De-extinction is just what it sounds like: taking a species that has gone extinct, and through cloning or genetic engineering, bringing that species back into our world. Technically, de-extinction has happened once, albeit briefly: The bucardo (a goat-like creature) went extinct in 2000, and was successfully cloned in 2003 and born via a surrogate goat mother. However, the lone cloned bucardo suffered from breathing issues (common in early cloning efforts) and only lived 10 minutes. This might sound gloomy, but we’ve made a lot of advances since 2003, and the bucardo’s case proves that de-extinction is indeed possible.

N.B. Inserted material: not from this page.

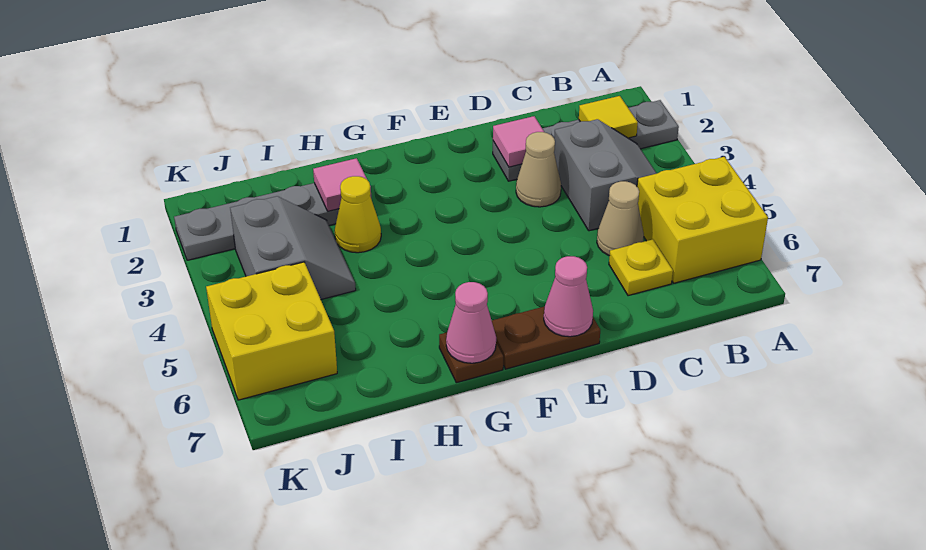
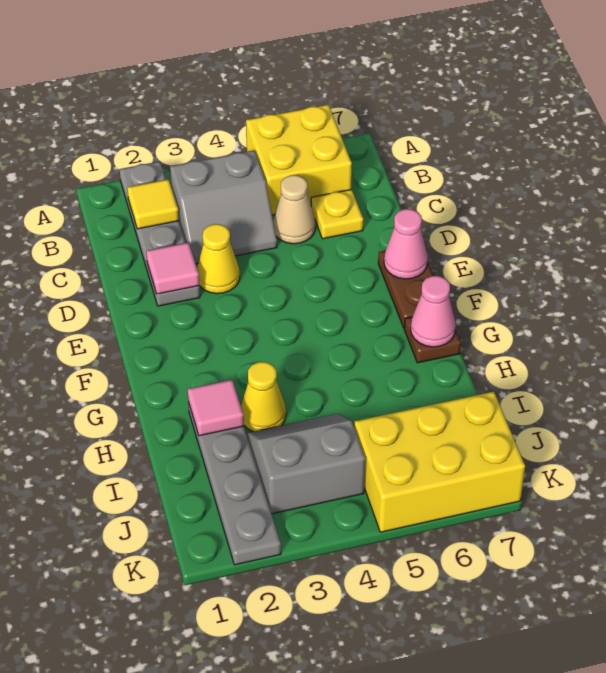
grey slope B3:C4 level 1 top C -> grey slope B3:C4 level 1 top B
tan cone D3 level 1 -> yellow cone D3 level 1
yellow brick J5:K6 level 1 -> yellow brick J5:K7 level 1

The bucardo wasn’t an Ice Age megafauna, but the woolly mammoth certainly was. According to Revive & Restore, an organization focused on “genetic rescue of endangered and extinct species”:
The Woolly Mammoth has emerged as a leading candidate for this work. It can be attempted because a close relative of the mammoths still lives–the Asian elephant. Thanks to the similarity of their genomes, the genes of woolly mammoth traits can be edited into the Asian elephant genome, and the combination brought to life as an elephant cousin, once again adapted for the conditions of the far north.
The possibility of bringing back the mammoth might seem like a curiosity. Wouldn’t it be fun to see a woolly mammoth in a zoo? But the long-term goal is not to keep the new mammoths (they would be genetically engineered approximates, not exact replicas) in captivity. Instead, the Harvard Woolly Mammoth Revival team headed by George Church (the Church Lab) hopes to one day release healthy herds of mammoths into the tundra of Eurasia and North America. The reintroduction of these grazers could help convert the tundra back into the mammoth steppe, or grasslands, it once was. Research suggests grasslands sequester carbon from the atmosphere more efficiently than other ecosystems, which could help slow down climate change. Along the way, Church and his team expect to learn things that could help with the conservation efforts for Asian elephants.